J’espérais tenir ma parole, mais je ne la tins qu’à demi. Je soignai ma santé, qui se rétablit à peu près. Je gardai un silence absolu sur moi-même, et je parus avoir l’esprit présent et la tête saine. Cependant je ne me consolais pas, et par momens je me sentais devenir fou. Je me cachais dans les grottes voisines du château, et là, dans l’ombre, assis sur une grosse roche brute qui occupait le centre de la crypte principale et qui avait peut-être servi de trépied à quelque pythonisse gauloise, j’évoquais le fantôme de Love, et je me mourais d’amour en cherchant à le fixer et à le saisir.

L’hiver fut horrible. Bien que l’abri du ravin nous adoucît la rigueur du climat environnant, on gelait dans les appartemens mal clos du manoir, et, quoique très habitué à tout supporter, je sentais le mal-être extérieur réagir sur mon âme. Je faisais de grandes courses sur la neige qui couvrait les plateaux. Un jour, je gravis avec des peines inouies le cratère de Bar pour revoir les buissons où j’avais embrassé Love pour la dernière fois. Coupé en deux par la bise, je sentais mes larmes geler dans mes yeux et ma pensée se glacer dans mon cerveau.

Enfin je reconnus que cette passion devenait une monomanie, et que je n’avais pas en moi les forces suffisantes pour m’y soustraire. Ma conscience me disait pourtant que j’avais fait mon possible, et ma mère, qui le voyait bien, me rendait justice. Nous nous trompions, elle et moi, en ce que nous ignorions le remède. Il eût fallu travailler, et je travaillais assez assidûment ; mais mon éducation première ne m’avait pas appris à travailler avec fruit, et ma mère ne savait pas plus que moi quelle intime relation existe entre la lumière qui se fait dans l’esprit et le rassérénement qui peut s’opérer dans le cœur. Mes études me semblaient arides : je les poursuivais comme une tâche volontaire, comme un certain nombre d’heures arrachées de vive force, chaque jour, à l’obsession de mon chagrin ; mais je ne les aimais pas, ces études sans lien et sans but. Elles me donnaient les accablemens de la fatigue sans me verser les douceurs du repos.
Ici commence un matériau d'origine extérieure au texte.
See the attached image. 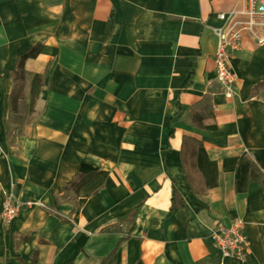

Et pourtant j’avais entendu Love vanter les bienfaits du travail et dire devant moi, en parlant de son père, que toutes les peines de l’âme cédaient devant une conquête de la science. Je lui en voulais d’être si croyante à cette sorte de religion où on l’avait élevée. J’enviais le sort de M. Butler, qui était capable de tout supporter et de tout oublier pour une heure de recueillement ou de contemplation. Mes résumés intérieurs ne m’apportaient pas cette joie tranquille et profonde que je lui avais vu savourer en disséquant un insecte ou en interrogeant les veines d’une roche. J’apprenais cependant beaucoup de choses techniques, et, guidé par une sorte d’instinct dont je ne voulais pas me faire l’aveu à moi-même, je me rendais capable de ne plus mériter les sourires de pitié de Junius Black et de devenir utile à M. Butler. Malheureusement je ne voyais pas Dieu comme il le voyait, lui, à travers les merveilles et les suprêmes révélations de la nature. J’en étais à ce degré d’instruction où l’on n’est encore occupé qu’à battre en brèche les croyances du passé, et où la constatation des faits naturels vous conduit à des conclusions matérialistes d’une froideur désespérante.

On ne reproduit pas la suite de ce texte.